*Instruction*: Copy out the data below, putting "place" wherever "locality" appears and leaving everything else as it is.

*Input material*:
------------------------

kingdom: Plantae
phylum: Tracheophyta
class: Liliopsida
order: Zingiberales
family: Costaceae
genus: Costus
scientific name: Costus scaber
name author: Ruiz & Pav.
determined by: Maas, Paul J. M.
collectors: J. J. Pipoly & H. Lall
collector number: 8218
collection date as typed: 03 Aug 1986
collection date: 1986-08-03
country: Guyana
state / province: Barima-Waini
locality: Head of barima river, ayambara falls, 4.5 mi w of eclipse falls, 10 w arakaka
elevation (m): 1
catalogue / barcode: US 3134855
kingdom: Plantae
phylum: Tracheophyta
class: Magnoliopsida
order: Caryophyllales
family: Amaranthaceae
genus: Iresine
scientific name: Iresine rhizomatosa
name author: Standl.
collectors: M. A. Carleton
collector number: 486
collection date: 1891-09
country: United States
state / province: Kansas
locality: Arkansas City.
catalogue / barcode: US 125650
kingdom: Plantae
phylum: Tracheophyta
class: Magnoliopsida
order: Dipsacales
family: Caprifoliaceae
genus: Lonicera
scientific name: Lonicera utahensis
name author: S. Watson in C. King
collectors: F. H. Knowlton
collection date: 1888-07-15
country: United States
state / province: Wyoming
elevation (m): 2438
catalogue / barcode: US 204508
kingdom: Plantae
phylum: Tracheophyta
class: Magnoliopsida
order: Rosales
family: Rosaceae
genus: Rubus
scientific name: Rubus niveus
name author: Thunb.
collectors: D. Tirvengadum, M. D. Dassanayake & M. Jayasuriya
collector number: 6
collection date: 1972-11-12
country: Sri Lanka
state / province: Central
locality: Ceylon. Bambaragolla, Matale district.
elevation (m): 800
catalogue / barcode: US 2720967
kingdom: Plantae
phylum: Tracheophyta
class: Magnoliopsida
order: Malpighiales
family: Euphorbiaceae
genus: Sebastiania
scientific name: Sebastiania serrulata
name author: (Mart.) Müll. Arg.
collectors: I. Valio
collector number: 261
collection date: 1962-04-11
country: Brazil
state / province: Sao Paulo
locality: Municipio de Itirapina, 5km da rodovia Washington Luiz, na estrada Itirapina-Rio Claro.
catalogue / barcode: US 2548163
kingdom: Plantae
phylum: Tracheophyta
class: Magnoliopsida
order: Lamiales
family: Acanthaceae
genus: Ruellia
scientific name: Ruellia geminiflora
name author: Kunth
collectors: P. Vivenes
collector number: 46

------------------------

*Finished answer*:
kingdom: Plantae
phylum: Tracheophyta
class: Liliopsida
order: Zingiberales
family: Costaceae
genus: Costus
scientific name: Costus scaber
name author: Ruiz & Pav.
determined by: Maas, Paul J. M.
collectors: J. J. Pipoly & H. Lall
collector number: 8218
collection date as typed: 03 Aug 1986
collection date: 1986-08-03
country: Guyana
state / province: Barima-Waini
place: Head of barima river, ayambara falls, 4.5 mi w of eclipse falls, 10 w arakaka
elevation (m): 1
catalogue / barcode: US 3134855
kingdom: Plantae
phylum: Tracheophyta
class: Magnoliopsida
order: Caryophyllales
family: Amaranthaceae
genus: Iresine
scientific name: Iresine rhizomatosa
name author: Standl.
collectors: M. A. Carleton
collector number: 486
collection date: 1891-09
country: United States
state / province: Kansas
place: Arkansas City.
catalogue / barcode: US 125650
kingdom: Plantae
phylum: Tracheophyta
class: Magnoliopsida
order: Dipsacales
family: Caprifoliaceae
genus: Lonicera
scientific name: Lonicera utahensis
name author: S. Watson in C. King
collectors: F. H. Knowlton
collection date: 1888-07-15
country: United States
state / province: Wyoming
elevation (m): 2438
catalogue / barcode: US 204508
kingdom: Plantae
phylum: Tracheophyta
class: Magnoliopsida
order: Rosales
family: Rosaceae
genus: Rubus
scientific name: Rubus niveus
name author: Thunb.
collectors: D. Tirvengadum, M. D. Dassanayake & M. Jayasuriya
collector number: 6
collection date: 1972-11-12
country: Sri Lanka
state / province: Central
place: Ceylon. Bambaragolla, Matale district.
elevation (m): 800
catalogue / barcode: US 2720967
kingdom: Plantae
phylum: Tracheophyta
class: Magnoliopsida
order: Malpighiales
family: Euphorbiaceae
genus: Sebastiania
scientific name: Sebastiania serrulata
name author: (Mart.) Müll. Arg.
collectors: I. Valio
collector number: 261
collection date: 1962-04-11
country: Brazil
state / province: Sao Paulo
place: Municipio de Itirapina, 5km da rodovia Washington Luiz, na estrada Itirapina-Rio Claro.
catalogue / barcode: US 2548163
kingdom: Plantae
phylum: Tracheophyta
class: Magnoliopsida
order: Lamiales
family: Acanthaceae
genus: Ruellia
scientific name: Ruellia geminiflora
name author: Kunth
collectors: P. Vivenes
collector number: 46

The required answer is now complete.